WRITTEN TASK 1: Reproduce the stretch of the forum post on keyword arguments below from "print a, b, kw1, kw2" through "f('a', 'b', kw1='kw1', kw2='kw2')" without altering a character.
+++ PASSAGE PROVIDED +++
Requiring arguments to be passed as keyword arguments

[Evan Simpson]

Less of a kludge, but longer and slower:

def _fkw_f(a, b, kw1, kw2=3):
  # kw1 and kw2 are forced-keyword.
  print a, b, kw1, kw2

def f(a, b=1, **kw):
  # Fixed-arg default values must live here
  return apply(_fkw_f, (a, b,), kw)

>>> f('a')
...TypeError: not enough arguments; expected 3, got 2
>>> f('a', 'b', 'kw1')
...TypeError: too many arguments; expected 2, got 3
>>> f('a', 'b', kw1='kw1')
a b kw1 3
>>> f('a', 'b', kw1='kw1', kw2='kw2')
a b kw1 kw2
>>> f('a', 'b', kw1='kw1', zoob=7)
...TypeError: unexpected keyword argument: zoob

As for Wish #2, how about

def f([args] ; [initialized locals]): [suite]

as in:

def f(a, b=2, **kws;
         split, join, x=mm.getx()):
  pass
  # split, join, and x are initialized locals.
  # split and join are shorthand for 'split=split' and 'join=join'
  # initializing values are evaluated the same way as default values.

Basically, this would act on local variables like

def f(a, b=2, split=split, join=join, x=mm.getx(), **kws): pass

but look like this to callers:

def f(a, b=2, **kws): pass

Duncan Booth <duncan at rcp.co.uk> wrote ...
> mhagger at blizzard.harvard.edu (Michael Haggerty) wrote...
+++ DATA FOR PROCESSING +++
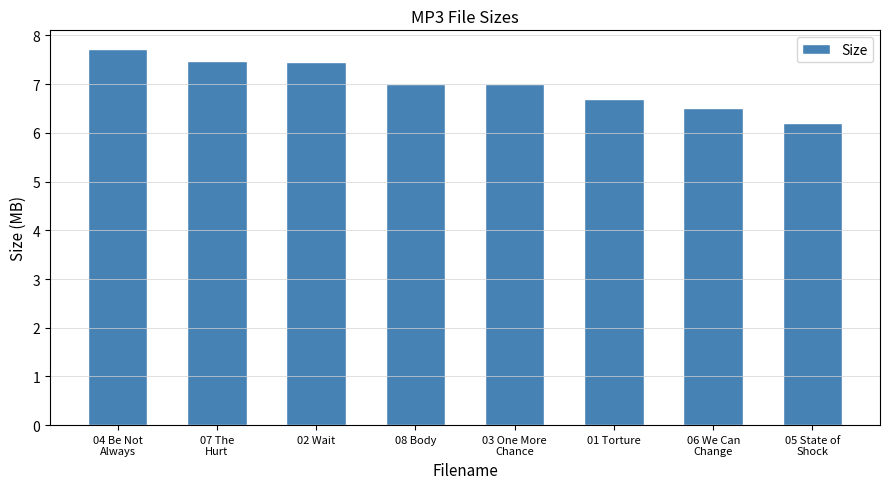

Reading left to right, transcribe all the data shown in this chart.

04 Be Not
Always=7.7	07 The
Hurt=7.5	02 Wait=7.5	08 Body=7.0	03 One More
Chance=7.0	01 Torture=6.7	06 We Can
Change=6.5	05 State of
Shock=6.2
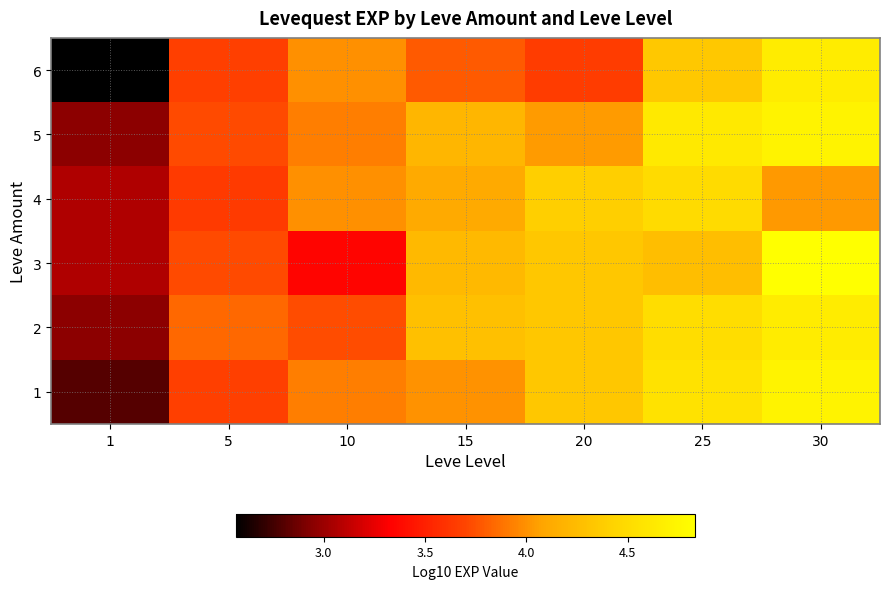

Rank the series at 25 from lowest to highest value.

3, 6, 4, 2, 1, 5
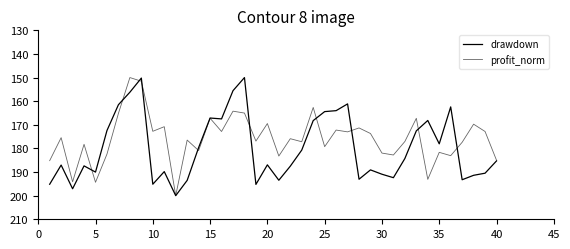

How many lines are shown in the chart?

2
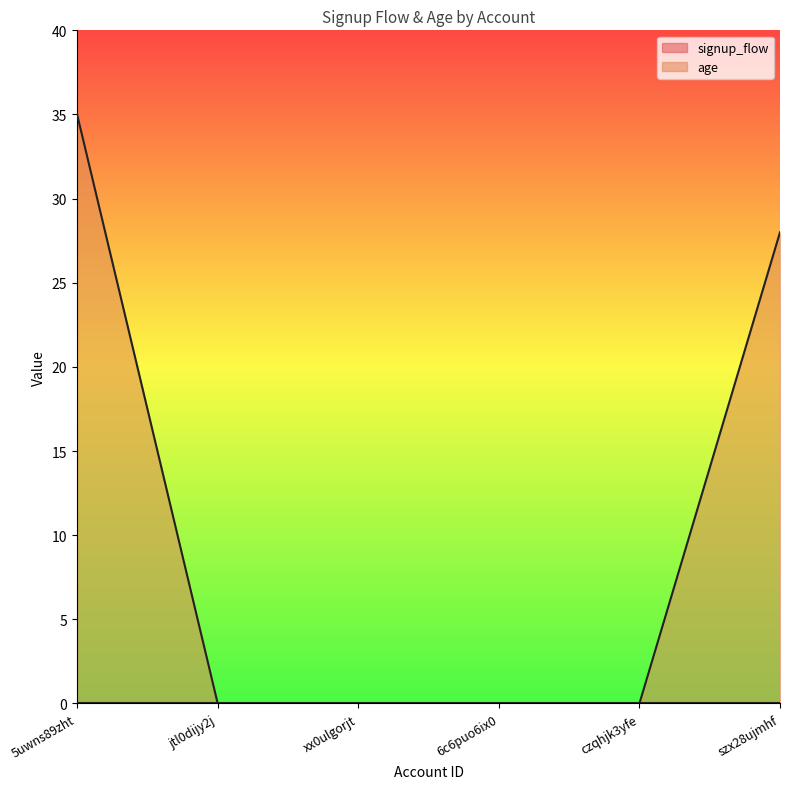

What is the label of the 3rd point from the right?

6c6puo6ix0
+++
WRITTEN TASK 2: Transcribe the full listing above line for line, leaving out the pictures.

ANSWER 1:
print a, b, kw1, kw2

def f(a, b=1, **kw):
  # Fixed-arg default values must live here
  return apply(_fkw_f, (a, b,), kw)

>>> f('a')
...TypeError: not enough arguments; expected 3, got 2
>>> f('a', 'b', 'kw1')
...TypeError: too many arguments; expected 2, got 3
>>> f('a', 'b', kw1='kw1')
a b kw1 3
>>> f('a', 'b', kw1='kw1', kw2='kw2')

ANSWER 2:
Reading left to right, transcribe all the data shown in this chart.

04 Be Not
Always=7.7	07 The
Hurt=7.5	02 Wait=7.5	08 Body=7.0	03 One More
Chance=7.0	01 Torture=6.7	06 We Can
Change=6.5	05 State of
Shock=6.2

Rank the series at 25 from lowest to highest value.

3, 6, 4, 2, 1, 5

How many lines are shown in the chart?

2

What is the label of the 3rd point from the right?

6c6puo6ix0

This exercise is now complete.